Medio embobado y sin venir a cuento empecé a hablarle a mi hijo en voz alta –sólo para que a oidos de ella llegasen- de cosas que a bote pronto recordaba de mis patéticos conocimientos mozárabes: que si Scherezade por aquí, que si Ibn Jaldum, que si el califato de los Omeya, que las jarchas, que Bagdad, que Aladino y Jazmín, Simbad el marino, Khalil Gibrán, Omar Kayyam, Omar Shariff, chorradas de ese tipo. Mi hijo no sabía donde mirar. Puede que fuera el entusiasmo por lo magnífica que había resultado la tarde entera a la postre, el reflejo simple de la alegría que me embargaba, o el reclamo que para un poetastro como uno levantaba la belleza solitaria e inesperada de Zulema, la oscura necesidad de demostrarle algo a mi vástago allí presente, no sé, puede que fuera acaso el recuerdo repentino del blog de Kufisto que había yo leido esa mañana, la vehemente y lograda apelación sensual que en él siempre se encuentra, quizás una mezcla de todo eso, pero el hecho indubitable es que se agitó en mí entonces un violento deseo de besotear aquellos labios de Zulema, de comerle allí mismo la boca a besos y todo eso.
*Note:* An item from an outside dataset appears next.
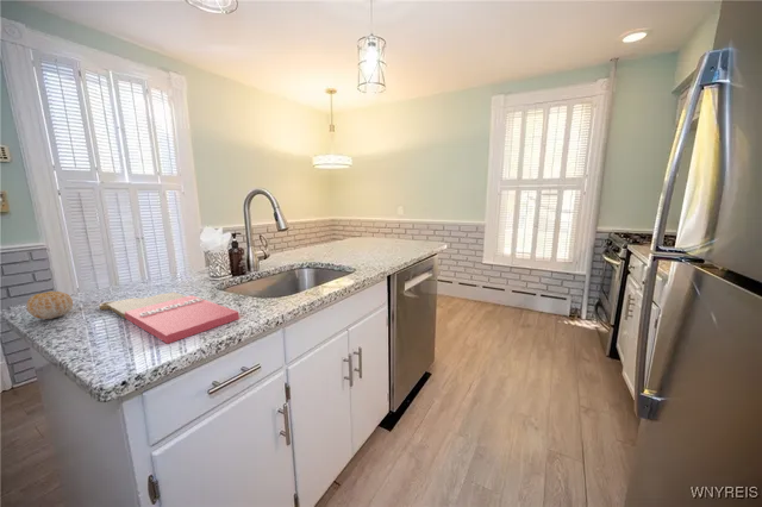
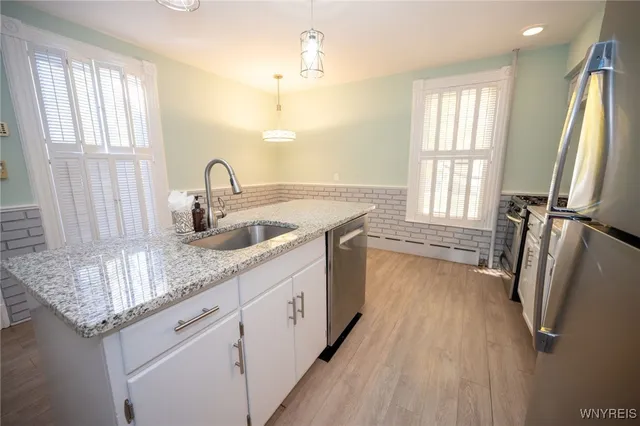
- cutting board [98,290,241,345]
- fruit [25,290,74,320]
Llegaba entonces el tren ya a la estación término nuestra. Misteriosamente Zulema también se levantó y coincidimos los tres –y cuatro personas más- de pie ante las puertas por las que debíamos bajar. Estaba ella delante de nosotros. Allí estaba yo, mortificado por un deseo descomunal, en presencia de mi hijo, una cabeza más alto que yo a sus quince, sin saber bien qué hacer uno con todo ello. Pero entonces, para mi más completo pasmo, en una ráfaga supersónica de la visión descubrí, a través del reflejo de su imagen en el cristal de la puerta que teníamos delante, como Zulema y… ¡mi hijo! intercambiaban, sólo entre ellos y para ellos solos, una sonrisita cómplice de mutua admiración física y requiebro compartido que me dejó muerto.
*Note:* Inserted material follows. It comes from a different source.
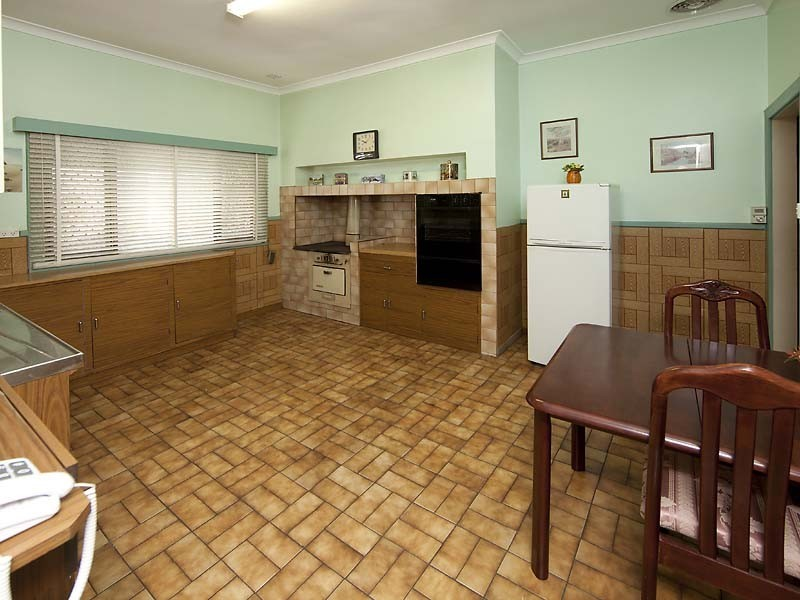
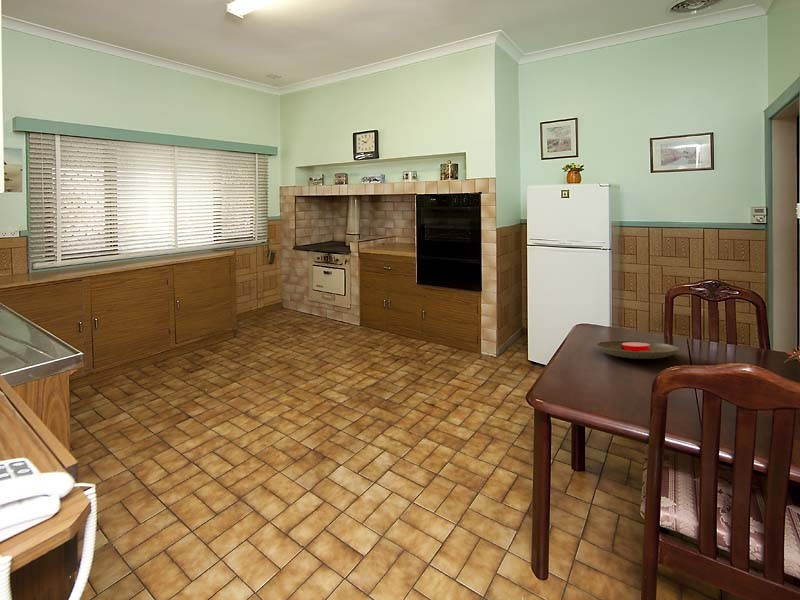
+ plate [594,340,680,360]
Bajamos todos al andén y Zulema, aferrada a sus bolsas, aceleró los pasos. Pronto su celeste envoltorio superior y su túnica azafranada desaparecieron tras un torno, como un espejismo ferroviario. Dijo entonces Mío Figlio, “Papá, ¿te pasa algo?”. “Nada, nada, es sólo que… no siento las piennas, no puido, no puido, pecadol, cobarrrde”. Me dio luego mi hijo un cachete paternalista en la espalda y cruzamos unas risas.
En la calle, la noche invernal se cerraba sobre sí misma, como si necesitara la sábana reluciente de las mismas estrellas para abrigarse las espaldas. Y no sé si con todo esto seré capaz yo de componer un blues.